:: Records shown ::

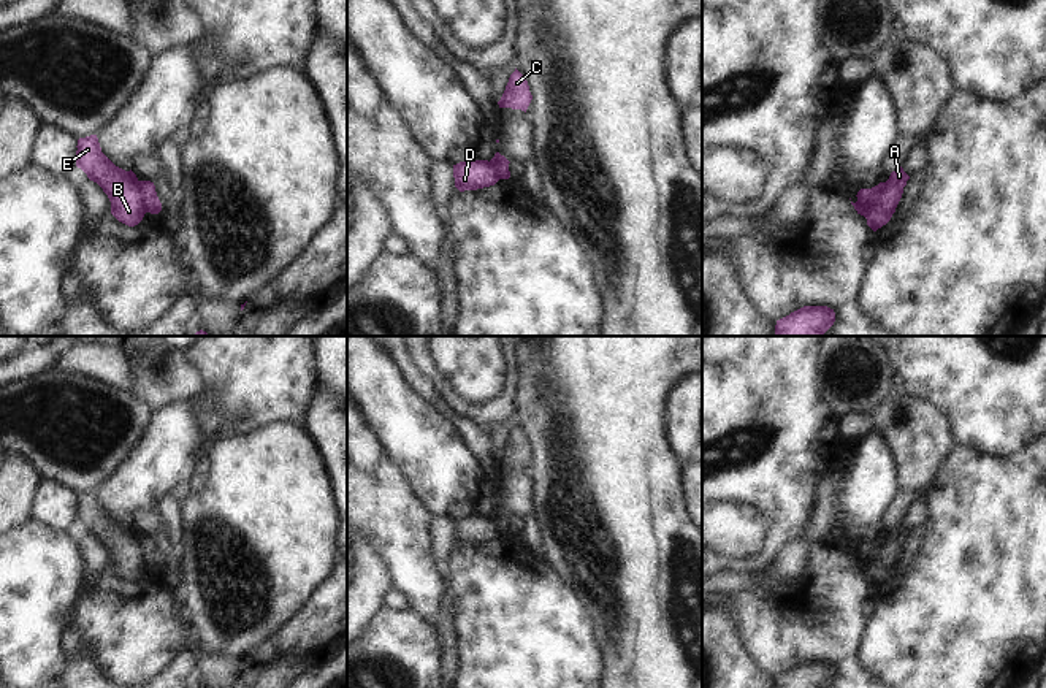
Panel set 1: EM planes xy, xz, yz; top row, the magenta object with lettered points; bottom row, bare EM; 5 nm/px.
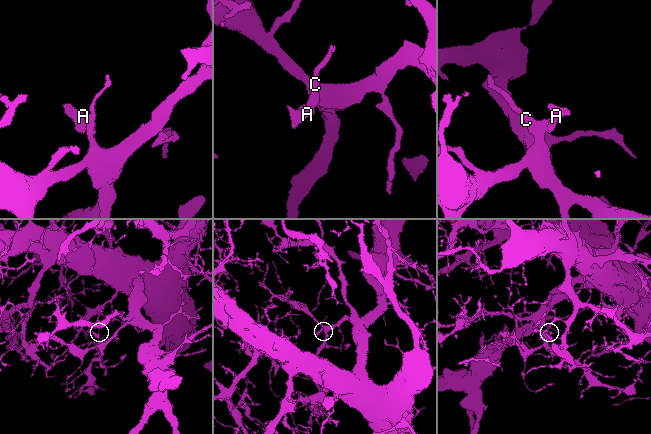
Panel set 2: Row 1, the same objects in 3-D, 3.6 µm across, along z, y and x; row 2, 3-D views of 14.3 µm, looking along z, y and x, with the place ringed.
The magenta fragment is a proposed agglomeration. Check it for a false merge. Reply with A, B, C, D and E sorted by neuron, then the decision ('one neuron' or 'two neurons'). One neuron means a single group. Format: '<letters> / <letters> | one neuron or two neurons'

:::
:: Records shown ::

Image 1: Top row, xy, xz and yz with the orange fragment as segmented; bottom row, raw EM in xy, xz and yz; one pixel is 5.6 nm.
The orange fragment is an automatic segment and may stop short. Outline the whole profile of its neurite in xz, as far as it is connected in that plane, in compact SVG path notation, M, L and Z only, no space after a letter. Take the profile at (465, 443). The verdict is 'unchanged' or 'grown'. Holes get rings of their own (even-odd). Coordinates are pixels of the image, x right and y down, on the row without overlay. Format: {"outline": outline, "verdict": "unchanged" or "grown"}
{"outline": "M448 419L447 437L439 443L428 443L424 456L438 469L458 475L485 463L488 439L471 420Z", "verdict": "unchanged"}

:::
:: Records shown ::

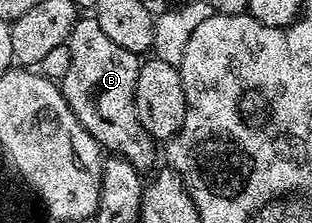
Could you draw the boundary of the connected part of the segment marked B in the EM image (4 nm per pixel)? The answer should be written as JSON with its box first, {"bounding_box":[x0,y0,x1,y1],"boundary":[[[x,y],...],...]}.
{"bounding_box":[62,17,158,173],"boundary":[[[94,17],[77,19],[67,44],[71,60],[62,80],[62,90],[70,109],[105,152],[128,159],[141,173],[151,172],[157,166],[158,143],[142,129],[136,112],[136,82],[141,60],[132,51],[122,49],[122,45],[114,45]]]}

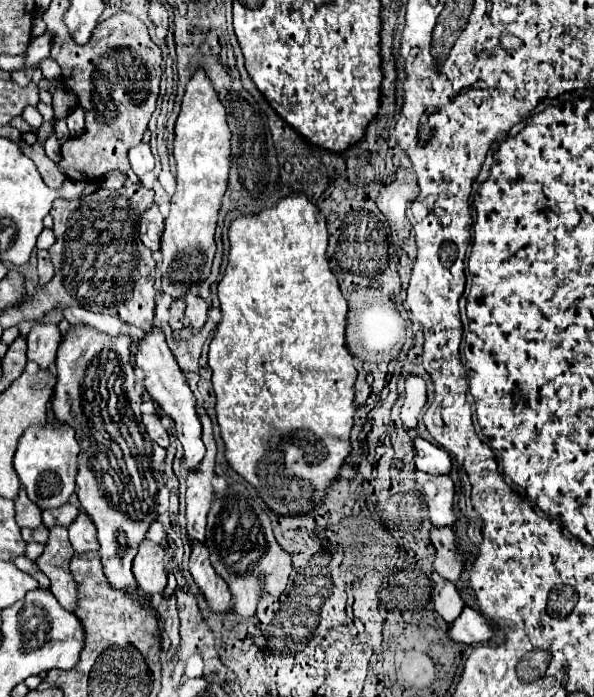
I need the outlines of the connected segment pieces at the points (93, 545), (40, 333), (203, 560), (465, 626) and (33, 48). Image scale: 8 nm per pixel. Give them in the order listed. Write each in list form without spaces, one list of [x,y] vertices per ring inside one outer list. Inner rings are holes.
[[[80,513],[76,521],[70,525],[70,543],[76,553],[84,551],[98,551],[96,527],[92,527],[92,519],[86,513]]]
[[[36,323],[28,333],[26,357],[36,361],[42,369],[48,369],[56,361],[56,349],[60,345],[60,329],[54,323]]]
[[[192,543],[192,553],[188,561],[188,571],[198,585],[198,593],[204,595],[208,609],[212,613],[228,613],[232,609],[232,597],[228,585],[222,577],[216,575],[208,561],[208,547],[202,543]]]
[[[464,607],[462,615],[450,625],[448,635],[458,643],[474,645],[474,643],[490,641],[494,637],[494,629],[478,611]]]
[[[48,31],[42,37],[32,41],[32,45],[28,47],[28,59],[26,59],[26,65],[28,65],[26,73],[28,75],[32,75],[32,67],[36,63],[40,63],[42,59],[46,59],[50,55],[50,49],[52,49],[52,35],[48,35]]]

:::

▸ Your task
Repeat, exactly as they stand above, the lines from the line with "Panel set 2: Row" to the line with "The magenta fragment", both lines included.

▸ Response box
Panel set 2: Row 1, the same objects in 3-D, 3.6 µm across, along z, y and x; row 2, 3-D views of 14.3 µm, looking along z, y and x, with the place ringed.
The magenta fragment is a proposed agglomeration. Check it for a false merge. Reply with A, B, C, D and E sorted by neuron, then the decision ('one neuron' or 'two neurons'). One neuron means a single group. Format: '<letters> / <letters> | one neuron or two neurons'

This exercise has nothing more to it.